Virgil Edwards, independent living advocate with the Disability Action Center, supports Cruz's complaint, submitted this week to the Office for Civil Rights in Seattle.
"What they're doing is blatantly against the law," Edwards said.
Cruz said he registered for the NIC fall semester and was granted financial aid, before he approached the school's Center for Educational Access about accommodating his disabilities.
He requested a special chair for his spinal stenosis. Cruz, a diabetic, also requested to use his service dog in class. The dog is trained to alert Cruz when his blood pressure is too low.
The CEA took from late July to the end of August to process his requests, Cruz said.
He was asked to provide several items to secure approval, he said. That included documentation proving he earned disability benefits and providing a new doctor's prescription for the service dog, though he already had one.
"It was dated 2009, and (staff) told me that that was too old," Cruz said.
Edwards said the school's requests violate ADA requirements. According to federal law, which can be read at www.ada.gov/service_animals_2010.htm, it is illegal for staff to ask about an individual's disability, require medical documentation or training documentation for a service dog.
"They can't ask for documentation. And they not only asked for documentation, but when they got it, they said it was old," Edwards said.
Staff is only allowed to ask two specific questions about a service animal, Edwards added: Whether it is a service animal required for a disability, and if so, what service it provides.
"That's it," Edwards said. "Some feel it's unfair, I could have a pet and say it's a service animal, I could say it provides whatever, and that's as far as a person can ask.
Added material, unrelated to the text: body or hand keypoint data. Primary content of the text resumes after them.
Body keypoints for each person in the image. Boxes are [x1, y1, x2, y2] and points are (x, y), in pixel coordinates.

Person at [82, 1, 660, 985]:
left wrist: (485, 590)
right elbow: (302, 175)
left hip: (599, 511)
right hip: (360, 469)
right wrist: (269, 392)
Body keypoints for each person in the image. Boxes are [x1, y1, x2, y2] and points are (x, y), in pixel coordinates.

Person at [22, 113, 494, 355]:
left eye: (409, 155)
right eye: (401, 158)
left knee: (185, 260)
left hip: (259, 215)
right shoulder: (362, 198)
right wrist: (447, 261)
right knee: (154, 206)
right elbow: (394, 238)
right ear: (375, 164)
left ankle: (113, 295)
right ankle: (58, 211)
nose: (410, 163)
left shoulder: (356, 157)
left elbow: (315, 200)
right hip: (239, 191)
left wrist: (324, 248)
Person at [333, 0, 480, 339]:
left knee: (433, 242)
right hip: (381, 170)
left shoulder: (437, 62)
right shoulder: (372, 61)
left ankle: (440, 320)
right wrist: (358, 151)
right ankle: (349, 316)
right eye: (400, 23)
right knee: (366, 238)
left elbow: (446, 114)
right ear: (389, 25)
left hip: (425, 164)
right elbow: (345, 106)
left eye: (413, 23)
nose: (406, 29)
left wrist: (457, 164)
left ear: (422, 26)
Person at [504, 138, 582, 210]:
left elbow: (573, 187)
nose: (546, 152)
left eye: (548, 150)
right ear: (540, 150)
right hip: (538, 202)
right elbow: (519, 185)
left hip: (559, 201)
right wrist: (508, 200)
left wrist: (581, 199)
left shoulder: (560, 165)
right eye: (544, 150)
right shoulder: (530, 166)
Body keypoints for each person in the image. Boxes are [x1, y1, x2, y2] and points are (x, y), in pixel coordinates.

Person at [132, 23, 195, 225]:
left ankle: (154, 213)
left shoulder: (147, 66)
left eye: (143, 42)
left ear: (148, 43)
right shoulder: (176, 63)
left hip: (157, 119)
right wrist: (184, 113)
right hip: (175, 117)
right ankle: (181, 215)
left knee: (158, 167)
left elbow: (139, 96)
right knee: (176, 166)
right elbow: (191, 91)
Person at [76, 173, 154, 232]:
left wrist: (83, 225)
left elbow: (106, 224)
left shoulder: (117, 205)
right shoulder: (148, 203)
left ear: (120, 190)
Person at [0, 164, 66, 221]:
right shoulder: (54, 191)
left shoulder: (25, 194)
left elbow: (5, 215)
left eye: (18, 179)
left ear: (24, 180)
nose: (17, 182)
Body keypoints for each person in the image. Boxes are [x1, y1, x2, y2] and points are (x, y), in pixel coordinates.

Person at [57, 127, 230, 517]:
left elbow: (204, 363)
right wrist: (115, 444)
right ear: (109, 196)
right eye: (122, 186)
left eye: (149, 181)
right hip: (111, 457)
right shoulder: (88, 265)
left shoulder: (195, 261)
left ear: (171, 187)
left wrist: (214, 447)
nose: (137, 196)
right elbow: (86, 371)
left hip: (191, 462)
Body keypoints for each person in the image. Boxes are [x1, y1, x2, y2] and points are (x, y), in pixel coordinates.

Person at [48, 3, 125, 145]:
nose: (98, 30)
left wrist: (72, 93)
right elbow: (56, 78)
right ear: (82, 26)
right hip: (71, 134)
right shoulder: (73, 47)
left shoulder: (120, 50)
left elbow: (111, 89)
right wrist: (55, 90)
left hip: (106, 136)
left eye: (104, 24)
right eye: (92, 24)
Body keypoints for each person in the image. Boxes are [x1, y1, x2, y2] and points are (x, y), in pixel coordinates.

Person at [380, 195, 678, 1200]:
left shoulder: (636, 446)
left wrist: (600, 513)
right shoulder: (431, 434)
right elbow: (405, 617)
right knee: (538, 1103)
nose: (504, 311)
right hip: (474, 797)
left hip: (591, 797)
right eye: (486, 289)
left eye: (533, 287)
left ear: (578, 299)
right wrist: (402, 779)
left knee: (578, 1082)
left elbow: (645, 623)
That's where I think a lot of people have issues, is how do you prove that. Well, you don't have to."
The doctor's prescription wasn't enough anyway, Cruz said.
The Friday before classes started, CEA Director Sharon Bullock informed him that the school determined the animal was a companion animal, and could not come to class.
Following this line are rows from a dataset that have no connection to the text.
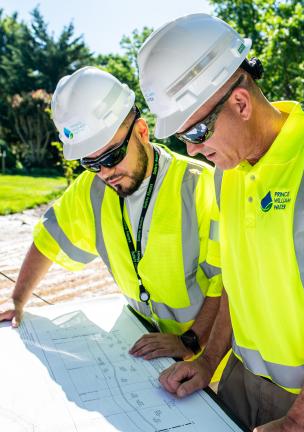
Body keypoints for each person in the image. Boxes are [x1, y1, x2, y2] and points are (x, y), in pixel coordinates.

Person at [136, 14, 304, 432]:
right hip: (242, 385)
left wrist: (301, 420)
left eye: (199, 129)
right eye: (182, 137)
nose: (193, 147)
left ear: (240, 103)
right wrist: (209, 361)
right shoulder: (226, 172)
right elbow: (233, 281)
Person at [0, 66, 222, 362]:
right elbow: (49, 238)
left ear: (142, 132)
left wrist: (190, 342)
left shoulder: (199, 185)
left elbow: (228, 283)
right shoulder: (91, 190)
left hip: (207, 364)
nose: (105, 173)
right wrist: (18, 300)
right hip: (144, 356)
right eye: (90, 163)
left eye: (112, 156)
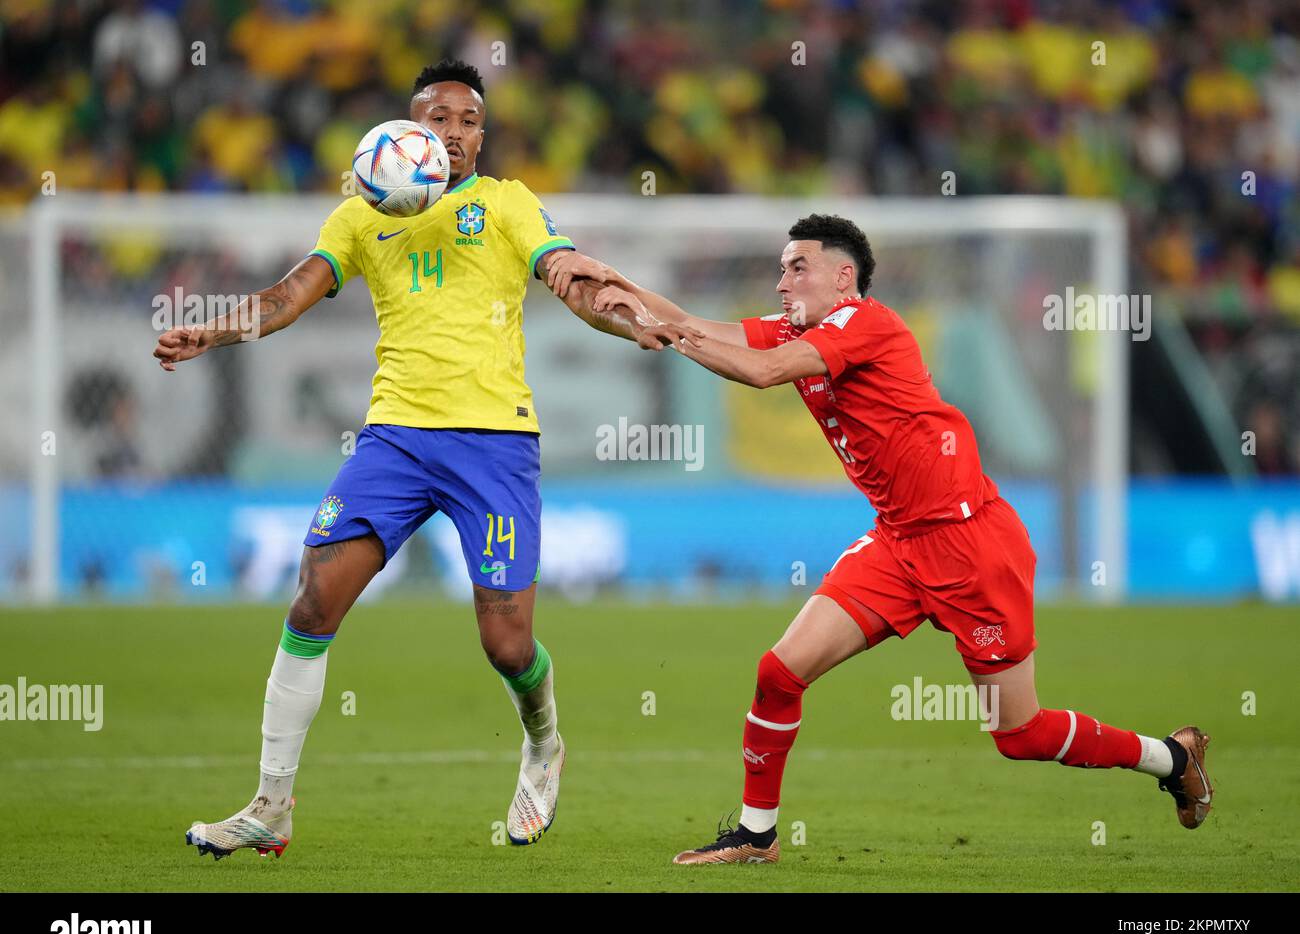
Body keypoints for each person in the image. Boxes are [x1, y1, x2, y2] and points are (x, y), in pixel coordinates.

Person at [154, 59, 679, 858]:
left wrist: (619, 312)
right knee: (311, 604)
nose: (457, 133)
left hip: (494, 443)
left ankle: (543, 742)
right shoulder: (361, 217)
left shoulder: (506, 203)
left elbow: (566, 276)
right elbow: (288, 295)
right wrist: (212, 328)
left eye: (471, 120)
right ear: (407, 127)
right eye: (440, 117)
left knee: (506, 643)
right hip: (394, 439)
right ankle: (271, 804)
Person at [583, 213, 1214, 864]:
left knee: (1019, 732)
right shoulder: (802, 327)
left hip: (971, 546)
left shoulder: (864, 323)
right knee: (779, 671)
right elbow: (694, 323)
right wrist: (619, 286)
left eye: (796, 267)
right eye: (779, 268)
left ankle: (1169, 757)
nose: (780, 282)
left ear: (843, 276)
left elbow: (763, 371)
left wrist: (666, 334)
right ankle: (756, 833)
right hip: (898, 543)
That's not a decision the institution can make, Edwards said.
"You can't make that decision over a doctor," he said.
Bullock did notify Cruz the following Monday afternoon that the dog was approved after all, after necessary information had been obtained from his doctor.
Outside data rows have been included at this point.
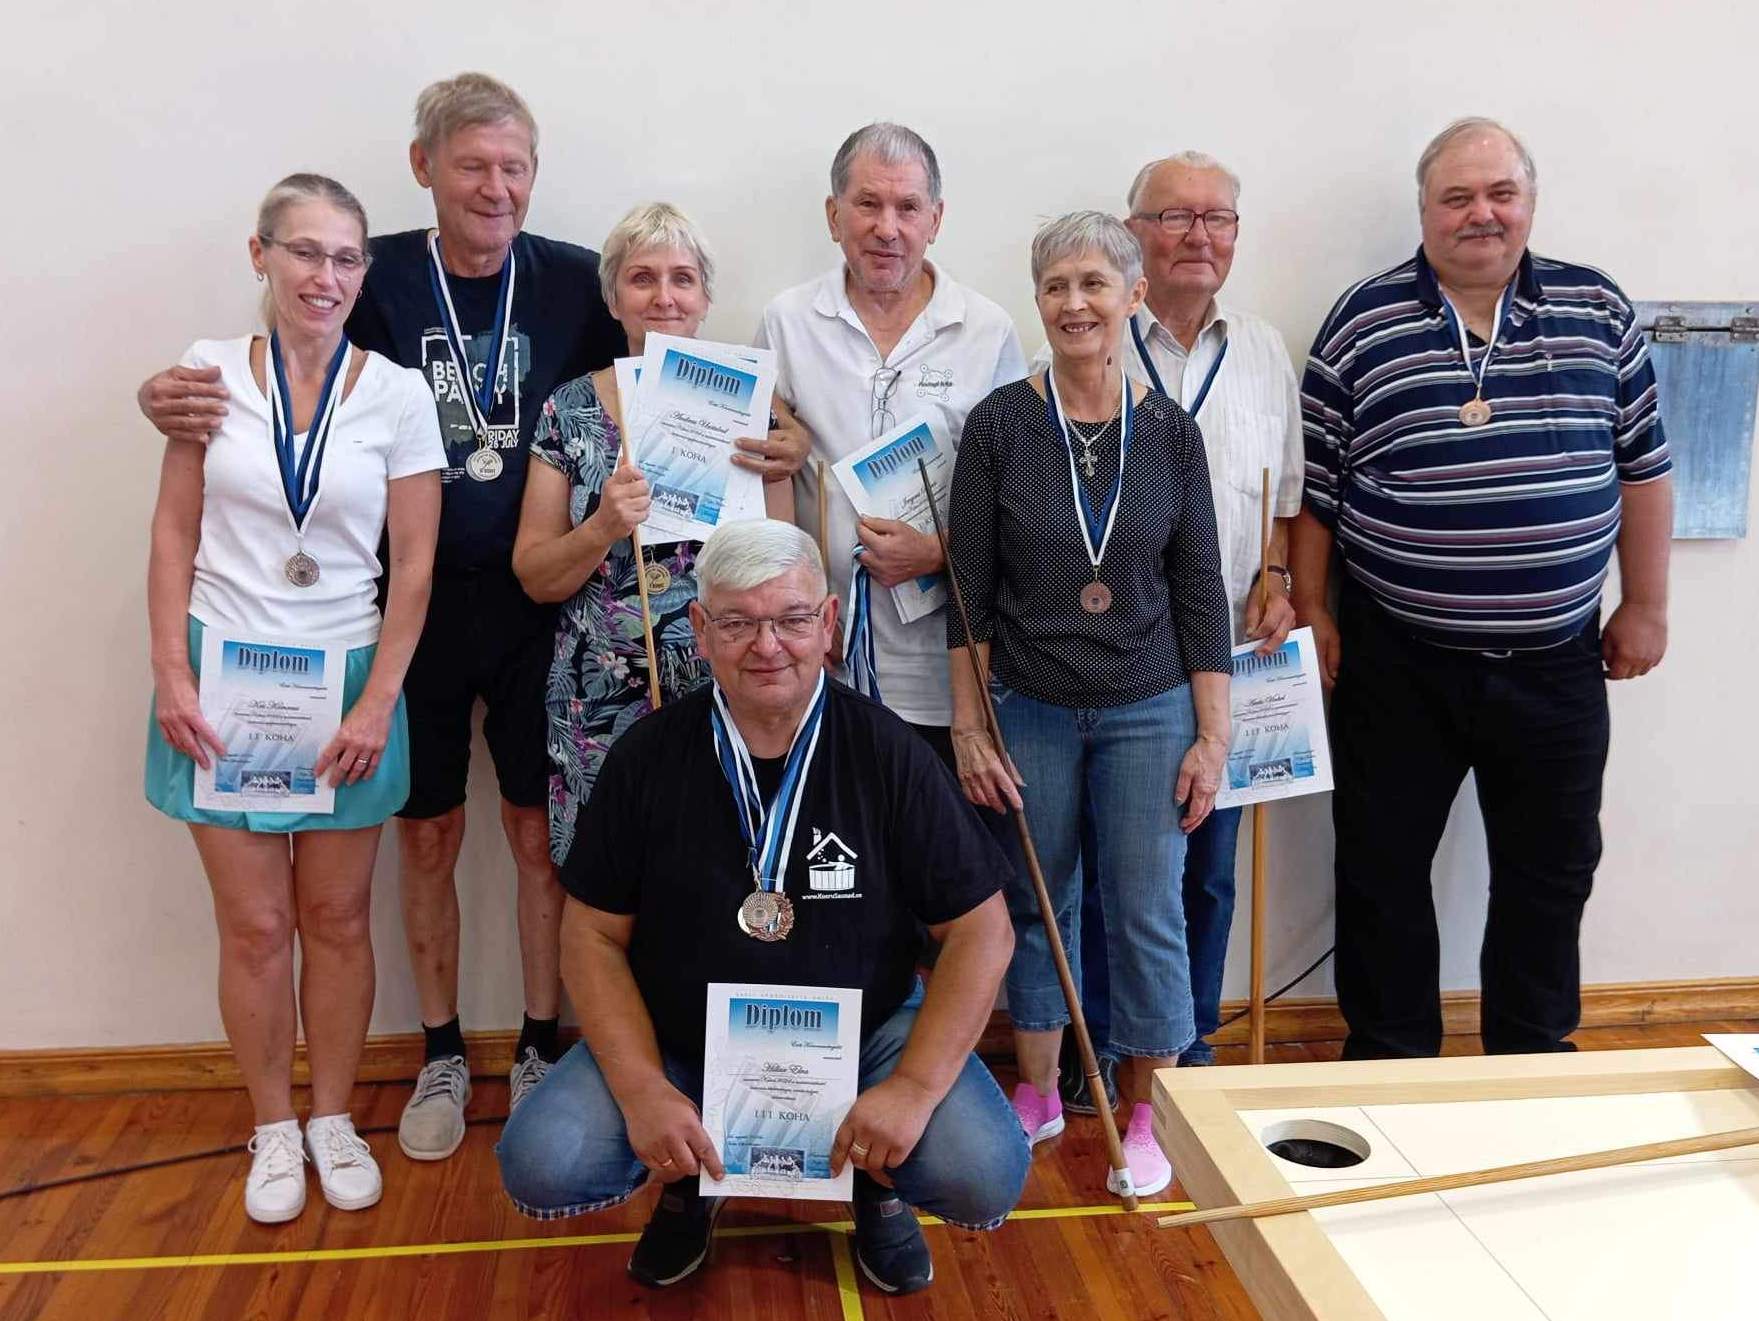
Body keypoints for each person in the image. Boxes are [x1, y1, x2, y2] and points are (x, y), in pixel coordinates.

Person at [136, 74, 806, 1152]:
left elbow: (679, 375)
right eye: (472, 167)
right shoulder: (371, 270)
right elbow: (282, 366)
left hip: (550, 616)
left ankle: (541, 1037)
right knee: (428, 832)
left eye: (514, 168)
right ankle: (442, 1048)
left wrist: (791, 441)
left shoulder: (578, 279)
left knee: (539, 835)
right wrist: (163, 395)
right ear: (424, 168)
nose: (496, 189)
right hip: (409, 607)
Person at [495, 519, 1027, 1295]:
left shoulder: (888, 753)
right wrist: (643, 1089)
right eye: (738, 622)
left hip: (868, 1035)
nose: (767, 645)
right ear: (700, 629)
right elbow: (590, 934)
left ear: (828, 622)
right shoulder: (647, 755)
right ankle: (690, 1182)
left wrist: (912, 1088)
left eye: (791, 618)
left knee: (980, 1170)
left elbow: (983, 929)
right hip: (683, 1040)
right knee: (543, 1160)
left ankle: (874, 1186)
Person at [1290, 117, 1673, 1060]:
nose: (1480, 214)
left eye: (1500, 193)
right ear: (1423, 210)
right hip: (1396, 659)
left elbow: (1643, 469)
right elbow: (1315, 489)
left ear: (1529, 202)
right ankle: (1388, 1063)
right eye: (1456, 197)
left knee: (1551, 870)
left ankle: (1531, 1061)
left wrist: (1645, 603)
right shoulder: (1363, 320)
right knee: (1380, 869)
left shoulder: (1597, 308)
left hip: (1556, 661)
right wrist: (1310, 610)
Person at [143, 174, 444, 1223]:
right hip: (219, 679)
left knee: (337, 919)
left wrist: (379, 700)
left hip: (346, 681)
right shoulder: (208, 371)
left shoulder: (397, 394)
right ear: (260, 254)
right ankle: (272, 1126)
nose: (326, 276)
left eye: (346, 257)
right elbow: (174, 531)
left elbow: (413, 566)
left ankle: (331, 1118)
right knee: (257, 926)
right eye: (305, 251)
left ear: (365, 272)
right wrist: (170, 671)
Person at [946, 212, 1234, 1197]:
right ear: (1038, 300)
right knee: (1036, 902)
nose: (1074, 304)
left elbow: (1199, 590)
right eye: (1055, 286)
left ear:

But Cruz had already been dropped from his morning class, after missing his first day. He didn't attend because he couldn't bring his service dog, he said.
"It's like telling somebody to leave their wheelchair and come to school," he said.
Cruz promptly withdrew from NIC, to avoid complications with financial aid.
Wary of returning to NIC, he hopes to see the school fined and Bullock fired, he said.
"I don't feel comfortable going back if she's still there," he said, adding that at one point she said Cruz was "advocating myself out of NIC" with his accommodation requests.
NIC spokeswoman Stacy Hudson said the school's disability support services are in accordance with the federal disabilities act.
Cruz "was granted the accommodations he requested, after presenting the appropriate documentation required, per NIC policy," Hudson stated.
Privacy restrictions prevent her from commenting more on Cruz's situation.
Bullock was out of the office until next week.
The time it takes NIC to grant special accommodation for disabled students, Hudson added, depends on how long it takes students to provide documentation verifying the disability, "and whether the accommodation requested requires additional documentation."
Edwards said he expects the OCR will soon investigate the matter.
He hopes to see the NIC staff better educated on ADA regulations as a result, he said.
"There are reasons the ADA has laws out there, to make sure people with disabilities don't have to go through what people like Tony went through," he said.